I just finished reading one of the most nerdtastic books I’ve read in a long time, thanks to Kwin Kramer at Oblong, who generously gave me the book he had just acquired at the MIT Press bookstore while in Cambridge. Kwin hadn’t even read the book yet, but I think he saw me salivate (and therefore judged me more in need of the book than himself) as I thumbed through the pages and saw snippets of assembly code and discussions regarding the coding necessary to perform game calculations in the processor cycles available during the analog/CRT video horizontal and vertical sync intervals.
The book was a true pleasure to read and made for a nostalgic trip down memory lane since I was an avid Atari 2600 gamer as a kid. Guilty childhood confession: I once even made friends with a kid I probably wouldn’t have otherwise hung out with because he was the first one on the block to own Activision’s Pitfall!
Reading this history of this seminal home video game system and technical discussions of the constraints and idiosyncrasies of the platform gave me tremendous respect for early Atari game designers like Warren Robinett, David Crane and Howard Scott Warshaw. First, these guys did it all — graphics, sound, gameplay, design, etc. Each game was a one-man show. Even more impressive was how they were able to produce great games with technical constraints that today sound totally ridiculous — these guys had to confine themselves to 2K of ROM for games and graphics, no frame buffer for rendering a screen (they had to render each CRT scan line in real time in code) and a laughable 128 bytes of RAM.

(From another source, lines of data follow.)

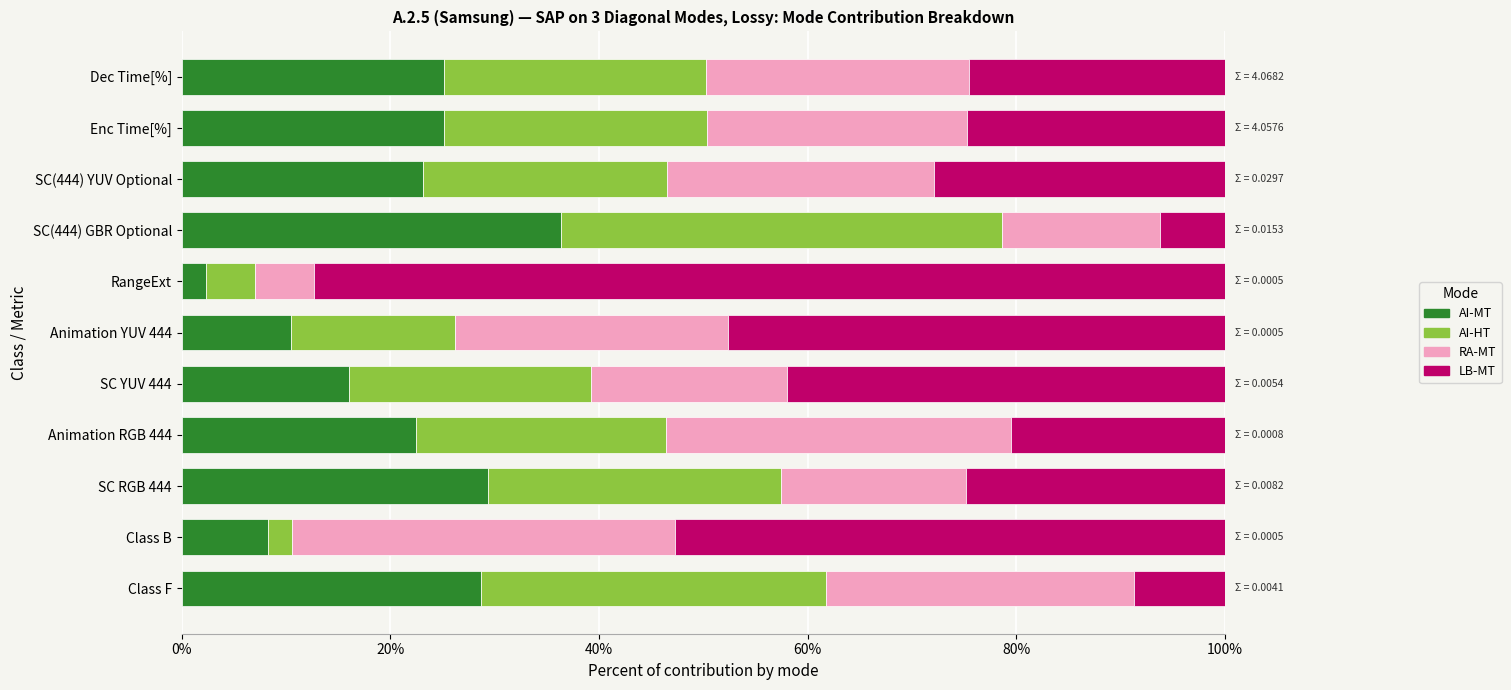

How many values in the AI-MT series are below 23?

5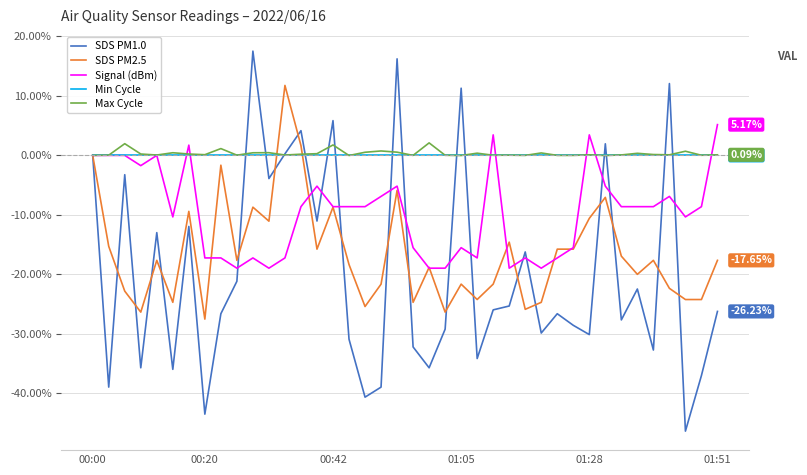

After their last crossing, which series has the higher values: Signal (dBm) or Min Cycle?

Signal (dBm)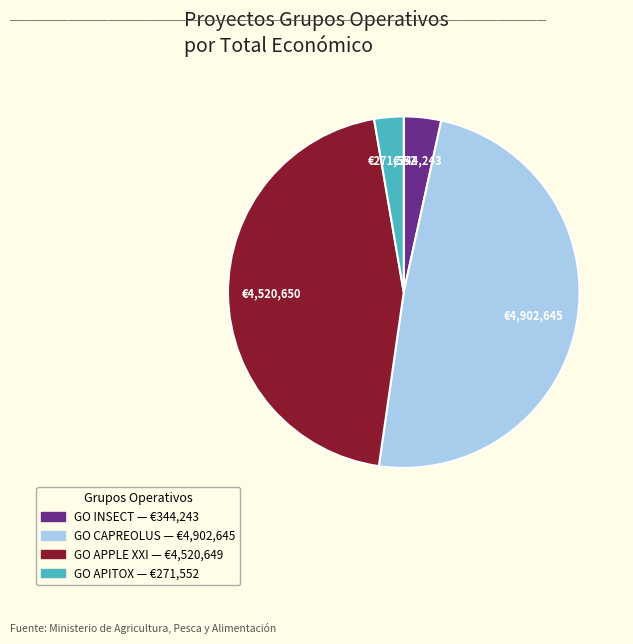

What is the largest slice in the pie chart?

GO CAPREOLUS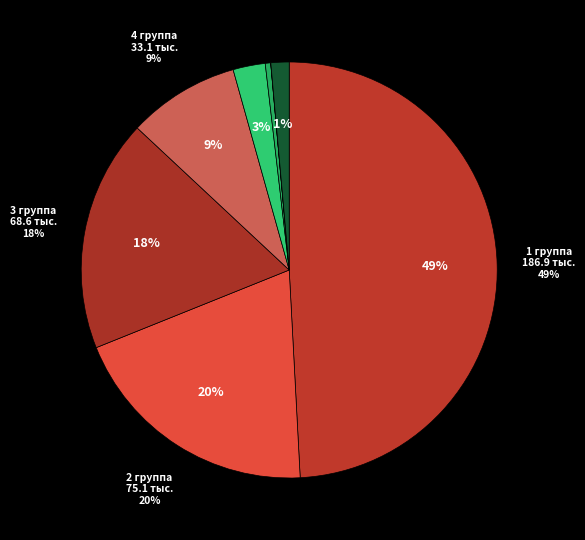

To the nearest percent, what percentage of the pie is 2 группа?

20%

Some of my favorite programming tricks covered in the book involved the arduous process of code-size optimization. 2K was not much to work with, so programmers often had to squeeze every last byte out of the code and graphic sprites in order to get them to fit in the highly constrained space. This often involved hand-optimizing of MOS 6507 assembly code, and economizing via clever hacks. For example, in Yar’s Revenge, Howard Scott Warshaw need to create a random-looking field of blocks on the screen, but he could not afford the space or computational time needed for a pseudo-random number generation algorithm, so instead he just used sections of the code itself to produce a string of seemingly random patterns on-screen. So cool.
In another game, a programmer was able to save a byte of space when the final byte of a subroutine happened to be identical to the first byte of a sprite bitmap, which happened to immediately follow the previous portion of code in the ROM. So the programmer cut one of the duplicate bytes out and pointed the sprite bitmap to an address one byte earlier in the code to enable both the code and the graphic asset to share a single byte. That is a hardcore level of optimization, possible only when programming so close to the hardware.
The architecture of the system was originally designed to enable games like Pong and Combat, so the system was given two controllers and assumed head-to-head-play, and a video rendering subsystem that included two moveable sprites, a cursor and a missle and hardware support for things like symmetrical playing fields, scaling and mirroring of sprites and collision detection of onscreen objects. The book does a excellent job tracking the evolution of the games developed for the system, with programmers taking the system to a level of sophistication and functionality likely unforeseen by the architects/designers of the platform, a remarkable feat given the simplicity and constraints of the system.
And perhaps most unforeseen by Atari was that their console sparked the rise of an ecosystem of developers and publishers around a game platform, presaging the modern videogame market. Atari hadn’t anticipated this, never published a spec for their proprietary system and assumed all games would be developed in house. In fact, they initially tried to prevent third-party developers from releasing titles for their system. Several early Atari programmers who felt under-compensated as a result of their $20k salaries and no participation in the multi-million dollar profits their games generated for Atari spun out to create Activision, the first third-party game developer. Parker Brothers even made games for the console and had to hire a team of programmers to reverse-engineer the system by disassembling the code in existing game cartridges, since Atari wasn’t interested in publishing a spec or providing tools to allow third parties to develop games for the platform. As a result, they lost out on lucrative licensing revenues from third-party publishers, an error Nintendo wisely learned from when they launched the NES in 1983.
If you are a gamer interested in the history of video games or have an interest in how software design and programmer interacts with hardware design, this book is for you. My only complaint is that this book is not available on the Kindle. C’mon MIT Press, get with the program! I understand the subject matter of this book is retro, but think of your audience here in the 21st century.